### To do
Recast the lines of all the items below as a Markdown table with the columns Row and Line. Number each row and leave out blank lines.

### Saved data entries

---*---

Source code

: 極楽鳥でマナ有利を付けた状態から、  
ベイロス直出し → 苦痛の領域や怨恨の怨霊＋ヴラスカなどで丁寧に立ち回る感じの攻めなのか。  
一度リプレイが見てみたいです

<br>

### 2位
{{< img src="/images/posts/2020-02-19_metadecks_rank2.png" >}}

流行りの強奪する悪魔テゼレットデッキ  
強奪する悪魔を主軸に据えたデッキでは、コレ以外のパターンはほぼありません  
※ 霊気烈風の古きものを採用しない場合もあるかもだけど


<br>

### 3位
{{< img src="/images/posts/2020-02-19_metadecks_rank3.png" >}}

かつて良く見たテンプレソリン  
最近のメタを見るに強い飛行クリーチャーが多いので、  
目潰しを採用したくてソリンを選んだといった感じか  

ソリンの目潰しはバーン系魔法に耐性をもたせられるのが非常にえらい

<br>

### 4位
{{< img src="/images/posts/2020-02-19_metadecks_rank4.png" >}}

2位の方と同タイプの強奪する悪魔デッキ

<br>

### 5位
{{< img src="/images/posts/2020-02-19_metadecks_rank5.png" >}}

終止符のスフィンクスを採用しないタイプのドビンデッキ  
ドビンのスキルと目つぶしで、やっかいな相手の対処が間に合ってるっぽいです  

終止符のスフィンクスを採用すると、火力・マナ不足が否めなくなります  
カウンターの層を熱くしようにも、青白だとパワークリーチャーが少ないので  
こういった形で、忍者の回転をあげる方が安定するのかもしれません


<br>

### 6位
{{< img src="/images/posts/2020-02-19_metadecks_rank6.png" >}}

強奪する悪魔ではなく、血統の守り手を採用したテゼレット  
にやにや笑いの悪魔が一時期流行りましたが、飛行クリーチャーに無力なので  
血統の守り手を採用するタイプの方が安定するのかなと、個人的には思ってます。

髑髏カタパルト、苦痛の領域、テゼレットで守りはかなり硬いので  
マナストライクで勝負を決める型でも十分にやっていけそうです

---*---

### Result
| Row | Line |
|---|---|
| 1 | Source code |
| 2 | : 極楽鳥でマナ有利を付けた状態から、   |
| 3 | ベイロス直出し → 苦痛の領域や怨恨の怨霊＋ヴラスカなどで丁寧に立ち回る感じの攻めなのか。   |
| 4 | 一度リプレイが見てみたいです |
| 5 | <br> |
| 6 | ### 2位 |
| 7 | {{< img src="/images/posts/2020-02-19_metadecks_rank2.png" >}} |
| 8 | 流行りの強奪する悪魔テゼレットデッキ   |
| 9 | 強奪する悪魔を主軸に据えたデッキでは、コレ以外のパターンはほぼありません   |
| 10 | ※ 霊気烈風の古きものを採用しない場合もあるかもだけど |
| 11 | <br> |
| 12 | ### 3位 |
| 13 | {{< img src="/images/posts/2020-02-19_metadecks_rank3.png" >}} |
| 14 | かつて良く見たテンプレソリン   |
| 15 | 最近のメタを見るに強い飛行クリーチャーが多いので、   |
| 16 | 目潰しを採用したくてソリンを選んだといった感じか   |
| 17 | ソリンの目潰しはバーン系魔法に耐性をもたせられるのが非常にえらい |
| 18 | <br> |
| 19 | ### 4位 |
| 20 | {{< img src="/images/posts/2020-02-19_metadecks_rank4.png" >}} |
| 21 | 2位の方と同タイプの強奪する悪魔デッキ |
| 22 | <br> |
| 23 | ### 5位 |
| 24 | {{< img src="/images/posts/2020-02-19_metadecks_rank5.png" >}} |
| 25 | 終止符のスフィンクスを採用しないタイプのドビンデッキ   |
| 26 | ドビンのスキルと目つぶしで、やっかいな相手の対処が間に合ってるっぽいです   |
| 27 | 終止符のスフィンクスを採用すると、火力・マナ不足が否めなくなります   |
| 28 | カウンターの層を熱くしようにも、青白だとパワークリーチャーが少ないので   |
| 29 | こういった形で、忍者の回転をあげる方が安定するのかもしれません |
| 30 | <br> |
| 31 | ### 6位 |
| 32 | {{< img src="/images/posts/2020-02-19_metadecks_rank6.png" >}} |
| 33 | 強奪する悪魔ではなく、血統の守り手を採用したテゼレット   |
| 34 | にやにや笑いの悪魔が一時期流行りましたが、飛行クリーチャーに無力なので   |
| 35 | 血統の守り手を採用するタイプの方が安定するのかなと、個人的には思ってます。 |
| 36 | 髑髏カタパルト、苦痛の領域、テゼレットで守りはかなり硬いので   |
| 37 | マナストライクで勝負を決める型でも十分にやっていけそうです |